Dataset entries
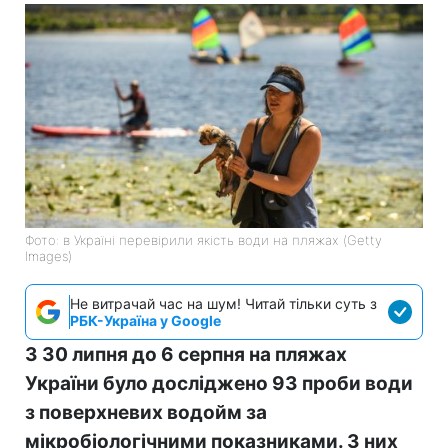
Фото: в Україні перевірили якість води на пляжах (Getty
Images)
Не витрачай час на шум! Читай тільки суть з
РБК-Україна у Google
З 30 липня до 6 серпня на пляжах
України було досліджено 93 проби води
з поверхневих водойм за
мікробіологічними показниками. З них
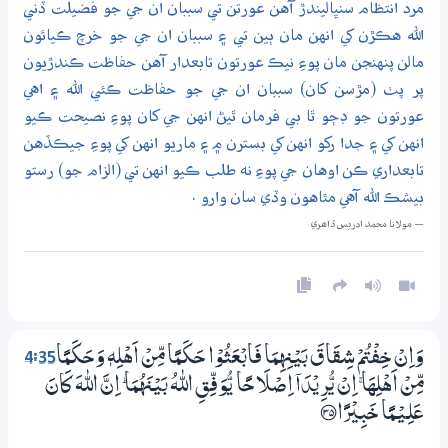
مرد انتظام سنڀاليندڙ آهن عورتن تي سببان ان جي جو فضيلت ڏني
الله هڪڙن کي انهن مان ٻين تي ۽ سببان ان جي جو خرچ ڪيائون
مالن پنهنجن مان پوءِ نيڪ عورتون تابعدار آهن حفاظت ڪندڙيون
پر پٺ (مڙسن کان) سببان ان جي جو حفاظت ڪئي الله ۽ اهي
عورتون جو ڊڄو ٿا بي فرمان ٿيڻ انهن جي کان پوءِ نصيحت ڪيو
انهن کي ۽ جدا رکو انهن کي بسترن ۾ ۽ ماريو انهن کي پوءِ جيڪڏهن
تابعداري ڪن اوهان جي پوءِ نه طلب ڪيو انهن تي (الزام جو) رستو
بيشڪ الله آهي مٿاهون وڏي سان وارو .
— مولانا محمد ادريس ڏاھري
4:35
وَاِنْ خِفْتُمْ شِقَاقَ بَيْنِهِمَا فَابْعَثُوْا حَكَـمًا مِّنْ اَھْلِهٖ وَحَكَـمًا
مِّنْ اَھْلِھَا ۚ اِنْ يُّرِيْدَآ اِصْلَاحًا يُّوَفِّقِ اللّٰهُ بَيْنَهُمَا ۭ اِنَّ اللّٰهَ كَانَ
عَلِــيْـمًا خَبِيْرًا ؀35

Problem statement: Wherever the word "пляжах" appears in the records above, copy that line.

Result:
Фото: в Україні перевірили якість води на пляжах (Getty
З 30 липня до 6 серпня на пляжах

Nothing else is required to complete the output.